Update the listing from its first line through the line containing "7: (93, 31)", both included, replacing "top-left" with "upper-left" and leaving everything else unchanged.

--- Source material ---

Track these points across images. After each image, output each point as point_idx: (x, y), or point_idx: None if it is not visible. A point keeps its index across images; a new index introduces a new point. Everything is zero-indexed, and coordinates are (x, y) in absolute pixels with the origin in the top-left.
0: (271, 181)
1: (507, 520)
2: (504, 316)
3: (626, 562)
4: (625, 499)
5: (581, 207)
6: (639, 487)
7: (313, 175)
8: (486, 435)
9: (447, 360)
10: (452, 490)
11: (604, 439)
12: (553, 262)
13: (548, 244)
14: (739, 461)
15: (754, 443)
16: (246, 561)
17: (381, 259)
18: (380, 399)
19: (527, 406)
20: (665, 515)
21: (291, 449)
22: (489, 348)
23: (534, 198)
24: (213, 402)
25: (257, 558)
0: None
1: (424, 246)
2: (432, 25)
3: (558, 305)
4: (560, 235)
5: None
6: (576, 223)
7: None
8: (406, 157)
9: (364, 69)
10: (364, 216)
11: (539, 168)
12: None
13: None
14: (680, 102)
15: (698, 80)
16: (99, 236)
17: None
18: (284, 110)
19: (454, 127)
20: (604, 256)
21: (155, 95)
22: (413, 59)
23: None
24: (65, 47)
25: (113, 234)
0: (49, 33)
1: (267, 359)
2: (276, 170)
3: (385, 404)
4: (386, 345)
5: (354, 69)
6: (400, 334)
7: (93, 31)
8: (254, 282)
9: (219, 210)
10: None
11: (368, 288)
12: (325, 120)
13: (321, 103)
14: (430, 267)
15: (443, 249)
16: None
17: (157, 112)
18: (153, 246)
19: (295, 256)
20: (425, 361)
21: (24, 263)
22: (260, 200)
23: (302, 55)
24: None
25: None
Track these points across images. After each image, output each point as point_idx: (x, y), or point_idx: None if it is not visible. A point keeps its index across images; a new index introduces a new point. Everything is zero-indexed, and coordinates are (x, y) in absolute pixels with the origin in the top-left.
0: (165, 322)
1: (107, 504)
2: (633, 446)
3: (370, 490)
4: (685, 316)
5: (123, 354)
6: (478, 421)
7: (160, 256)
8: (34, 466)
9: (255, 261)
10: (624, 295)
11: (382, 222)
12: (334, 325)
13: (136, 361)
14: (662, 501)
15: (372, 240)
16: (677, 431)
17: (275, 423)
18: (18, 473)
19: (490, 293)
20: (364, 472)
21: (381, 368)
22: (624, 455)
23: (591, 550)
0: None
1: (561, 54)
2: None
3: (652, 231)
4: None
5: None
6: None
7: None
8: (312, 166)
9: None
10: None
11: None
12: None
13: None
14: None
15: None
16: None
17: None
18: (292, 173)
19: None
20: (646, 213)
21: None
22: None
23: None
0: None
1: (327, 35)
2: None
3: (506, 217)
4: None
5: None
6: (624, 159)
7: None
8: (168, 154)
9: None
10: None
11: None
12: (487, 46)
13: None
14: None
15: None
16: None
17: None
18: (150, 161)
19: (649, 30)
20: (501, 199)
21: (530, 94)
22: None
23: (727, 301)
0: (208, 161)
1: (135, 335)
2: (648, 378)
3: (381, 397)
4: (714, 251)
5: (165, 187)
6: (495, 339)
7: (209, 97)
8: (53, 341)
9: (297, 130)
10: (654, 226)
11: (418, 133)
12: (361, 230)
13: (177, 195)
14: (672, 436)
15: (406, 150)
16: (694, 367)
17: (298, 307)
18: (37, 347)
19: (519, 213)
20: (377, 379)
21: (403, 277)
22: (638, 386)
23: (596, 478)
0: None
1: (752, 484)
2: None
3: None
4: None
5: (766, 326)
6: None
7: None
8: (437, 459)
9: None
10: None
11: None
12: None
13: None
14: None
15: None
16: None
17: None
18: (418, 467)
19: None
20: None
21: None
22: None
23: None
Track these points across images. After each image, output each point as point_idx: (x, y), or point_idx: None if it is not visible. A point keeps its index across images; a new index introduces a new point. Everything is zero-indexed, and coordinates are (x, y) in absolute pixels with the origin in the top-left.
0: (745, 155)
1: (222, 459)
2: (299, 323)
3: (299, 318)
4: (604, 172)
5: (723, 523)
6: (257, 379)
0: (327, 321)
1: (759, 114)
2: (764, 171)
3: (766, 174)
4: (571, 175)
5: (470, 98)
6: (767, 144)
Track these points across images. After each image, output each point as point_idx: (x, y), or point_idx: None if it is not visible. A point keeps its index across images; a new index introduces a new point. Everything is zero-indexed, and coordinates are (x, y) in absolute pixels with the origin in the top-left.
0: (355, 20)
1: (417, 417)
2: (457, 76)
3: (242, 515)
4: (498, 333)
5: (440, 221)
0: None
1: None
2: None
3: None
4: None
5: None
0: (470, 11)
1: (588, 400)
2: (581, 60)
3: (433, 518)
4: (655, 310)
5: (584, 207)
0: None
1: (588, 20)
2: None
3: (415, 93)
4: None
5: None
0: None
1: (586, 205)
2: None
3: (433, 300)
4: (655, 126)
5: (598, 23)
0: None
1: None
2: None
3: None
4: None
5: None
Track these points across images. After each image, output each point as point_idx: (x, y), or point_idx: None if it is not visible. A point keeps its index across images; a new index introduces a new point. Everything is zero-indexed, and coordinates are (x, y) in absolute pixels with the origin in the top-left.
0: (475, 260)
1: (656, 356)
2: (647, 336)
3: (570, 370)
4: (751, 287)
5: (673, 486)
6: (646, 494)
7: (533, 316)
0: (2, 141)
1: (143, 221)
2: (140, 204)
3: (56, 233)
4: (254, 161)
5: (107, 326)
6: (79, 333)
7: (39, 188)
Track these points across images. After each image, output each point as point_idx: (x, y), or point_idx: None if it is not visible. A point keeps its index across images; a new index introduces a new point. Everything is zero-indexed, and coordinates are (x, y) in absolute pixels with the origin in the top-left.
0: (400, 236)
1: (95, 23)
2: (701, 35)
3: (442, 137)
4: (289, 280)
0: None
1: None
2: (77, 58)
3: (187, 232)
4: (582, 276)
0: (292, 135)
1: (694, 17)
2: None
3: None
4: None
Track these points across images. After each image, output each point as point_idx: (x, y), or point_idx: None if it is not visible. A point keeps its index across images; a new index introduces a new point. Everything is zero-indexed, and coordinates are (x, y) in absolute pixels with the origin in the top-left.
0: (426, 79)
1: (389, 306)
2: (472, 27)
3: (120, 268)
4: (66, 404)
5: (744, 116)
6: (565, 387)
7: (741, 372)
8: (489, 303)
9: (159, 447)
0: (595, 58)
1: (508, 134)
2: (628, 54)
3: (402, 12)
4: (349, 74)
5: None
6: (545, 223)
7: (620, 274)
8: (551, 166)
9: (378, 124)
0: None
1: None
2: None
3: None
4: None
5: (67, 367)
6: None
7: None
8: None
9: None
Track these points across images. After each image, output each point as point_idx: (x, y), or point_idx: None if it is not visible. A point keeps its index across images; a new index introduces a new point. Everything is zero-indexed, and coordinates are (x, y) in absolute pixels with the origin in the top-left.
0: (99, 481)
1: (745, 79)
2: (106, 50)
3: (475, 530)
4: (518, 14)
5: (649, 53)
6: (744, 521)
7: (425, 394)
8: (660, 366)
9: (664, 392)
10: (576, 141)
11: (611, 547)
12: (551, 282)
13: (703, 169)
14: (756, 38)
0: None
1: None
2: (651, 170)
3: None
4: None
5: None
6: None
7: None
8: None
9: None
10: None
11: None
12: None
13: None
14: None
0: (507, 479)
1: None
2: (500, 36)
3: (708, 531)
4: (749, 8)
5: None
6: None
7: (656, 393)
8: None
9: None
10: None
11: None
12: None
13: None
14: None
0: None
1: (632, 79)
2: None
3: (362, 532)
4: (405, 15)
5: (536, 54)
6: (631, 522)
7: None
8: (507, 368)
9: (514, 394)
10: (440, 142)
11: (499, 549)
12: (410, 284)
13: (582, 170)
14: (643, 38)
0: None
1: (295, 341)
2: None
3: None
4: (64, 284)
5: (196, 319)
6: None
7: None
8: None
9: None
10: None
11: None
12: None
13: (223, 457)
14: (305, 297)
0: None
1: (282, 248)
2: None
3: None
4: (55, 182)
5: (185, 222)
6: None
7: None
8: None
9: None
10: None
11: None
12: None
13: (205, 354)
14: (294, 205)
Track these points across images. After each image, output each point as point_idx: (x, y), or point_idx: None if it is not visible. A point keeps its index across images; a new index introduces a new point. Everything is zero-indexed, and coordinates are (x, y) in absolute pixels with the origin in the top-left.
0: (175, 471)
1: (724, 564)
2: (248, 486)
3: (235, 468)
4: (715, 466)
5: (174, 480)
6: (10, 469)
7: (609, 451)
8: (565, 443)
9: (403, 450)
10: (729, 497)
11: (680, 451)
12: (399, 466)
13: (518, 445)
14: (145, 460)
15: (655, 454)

---

_Full response_
Track these points across images. After each image, output each point as point_idx: (x, y), or point_idx: None if it is not visible. A point keeps its index across images; a new index introduces a new point. Everything is zero-indexed, and coordinates are (x, y) in absolute pixels with the origin in the upper-left.
0: (271, 181)
1: (507, 520)
2: (504, 316)
3: (626, 562)
4: (625, 499)
5: (581, 207)
6: (639, 487)
7: (313, 175)
8: (486, 435)
9: (447, 360)
10: (452, 490)
11: (604, 439)
12: (553, 262)
13: (548, 244)
14: (739, 461)
15: (754, 443)
16: (246, 561)
17: (381, 259)
18: (380, 399)
19: (527, 406)
20: (665, 515)
21: (291, 449)
22: (489, 348)
23: (534, 198)
24: (213, 402)
25: (257, 558)
0: None
1: (424, 246)
2: (432, 25)
3: (558, 305)
4: (560, 235)
5: None
6: (576, 223)
7: None
8: (406, 157)
9: (364, 69)
10: (364, 216)
11: (539, 168)
12: None
13: None
14: (680, 102)
15: (698, 80)
16: (99, 236)
17: None
18: (284, 110)
19: (454, 127)
20: (604, 256)
21: (155, 95)
22: (413, 59)
23: None
24: (65, 47)
25: (113, 234)
0: (49, 33)
1: (267, 359)
2: (276, 170)
3: (385, 404)
4: (386, 345)
5: (354, 69)
6: (400, 334)
7: (93, 31)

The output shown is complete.